Stephen Longfellow

Stephen Longfellow ( born June 23, 1775 in Gorham, Massachusetts; † August 2, 1849 in Portland, Maine ) was an American politician. Between 1823 and 1825 he represented the state of Maine in the U.S. House of Representatives.

Career

Stephen Longfellow was born in Gorham, which belonged at this time to Massachusetts and in 1820 fell to the then newly created state of Maine. He studied until 1798 at Harvard University. After a subsequent study of law and its made ​​in 1801 admitted to the bar he began in Portland to work in his new profession. In the years 1814 and 1815 he was a member of the General Court of Massachusetts. Politically, he was a member of the Federalist Party. From 1811 to 1817 he was also on the board of Bowdoin College.

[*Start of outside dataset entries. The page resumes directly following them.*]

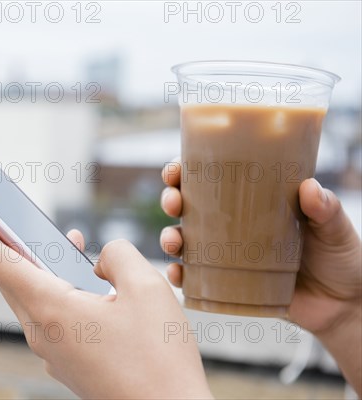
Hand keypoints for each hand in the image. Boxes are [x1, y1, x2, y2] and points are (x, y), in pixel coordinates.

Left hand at [0, 188, 211, 398]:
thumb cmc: (159, 361)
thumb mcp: (147, 289)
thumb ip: (118, 255)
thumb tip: (102, 258)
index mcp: (49, 309)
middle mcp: (40, 332)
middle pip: (7, 274)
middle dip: (2, 236)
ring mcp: (52, 351)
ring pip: (32, 294)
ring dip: (40, 263)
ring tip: (68, 240)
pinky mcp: (67, 362)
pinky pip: (52, 315)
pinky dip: (59, 288)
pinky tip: (85, 281)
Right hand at [160, 159, 361, 393]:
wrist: (343, 307)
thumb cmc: (340, 260)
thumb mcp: (336, 230)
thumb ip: (326, 210)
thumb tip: (309, 188)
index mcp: (253, 202)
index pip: (212, 178)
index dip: (185, 171)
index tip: (175, 171)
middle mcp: (233, 224)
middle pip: (189, 205)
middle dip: (171, 199)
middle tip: (174, 202)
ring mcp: (226, 254)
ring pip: (184, 239)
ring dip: (169, 237)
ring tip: (174, 242)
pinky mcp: (226, 283)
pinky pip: (194, 278)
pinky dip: (179, 274)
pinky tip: (178, 274)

Between 1814 and 1815 he was a delegate at a conference in Hartford, on the advice to the New England States about a possible exit from the United States. This plan was not implemented then. In the 1820s lunge Fellow joined the faction of President John Quincy Adams and Henry Clay. In the congressional elections of 1822 he was appointed as their candidate in the second electoral district of Maine in the U.S. House of Representatives in Washington DC selected. There he entered on March 4, 1823, to succeed Mark Harris. Since he resigned in 1824 to further candidacy, he was able to complete only one term in Congress until March 3, 1825.

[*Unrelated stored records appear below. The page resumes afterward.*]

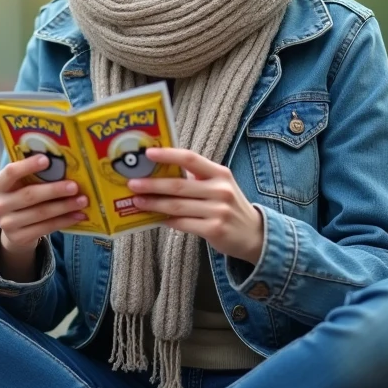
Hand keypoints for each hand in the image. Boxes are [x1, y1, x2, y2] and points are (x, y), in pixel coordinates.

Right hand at [0, 154, 88, 257]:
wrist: (13, 228)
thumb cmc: (20, 196)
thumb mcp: (19, 185)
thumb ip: (31, 175)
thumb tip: (62, 162)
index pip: (10, 172)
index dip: (28, 166)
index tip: (47, 160)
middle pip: (29, 195)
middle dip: (54, 190)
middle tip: (75, 186)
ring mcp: (7, 224)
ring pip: (40, 213)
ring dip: (64, 206)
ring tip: (82, 201)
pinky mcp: (19, 238)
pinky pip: (46, 228)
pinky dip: (64, 220)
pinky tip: (78, 215)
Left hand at [128, 147, 265, 263]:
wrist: (254, 234)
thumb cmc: (228, 205)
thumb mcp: (219, 186)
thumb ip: (196, 178)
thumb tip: (160, 173)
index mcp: (220, 173)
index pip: (190, 158)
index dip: (168, 155)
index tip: (148, 154)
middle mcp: (220, 190)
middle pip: (179, 185)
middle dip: (152, 185)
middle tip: (132, 184)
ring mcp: (218, 210)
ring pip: (177, 206)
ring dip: (154, 204)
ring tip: (137, 202)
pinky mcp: (214, 229)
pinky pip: (183, 223)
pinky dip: (166, 220)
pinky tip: (155, 218)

After the end of his time in the U.S. House of Representatives Longfellow again worked as a lawyer. In 1826 he was elected to the House of Representatives from Maine. Between 1817 and 1836 Longfellow was also curator of the Bowdoin College. In 1834, he also served as president of the Maine Historical Society. Longfellow was married to Zilpah Wadsworth. One of his children was the writer Henry Wadsworth Longfellow. Stephen Longfellow died on August 2, 1849 in Portland.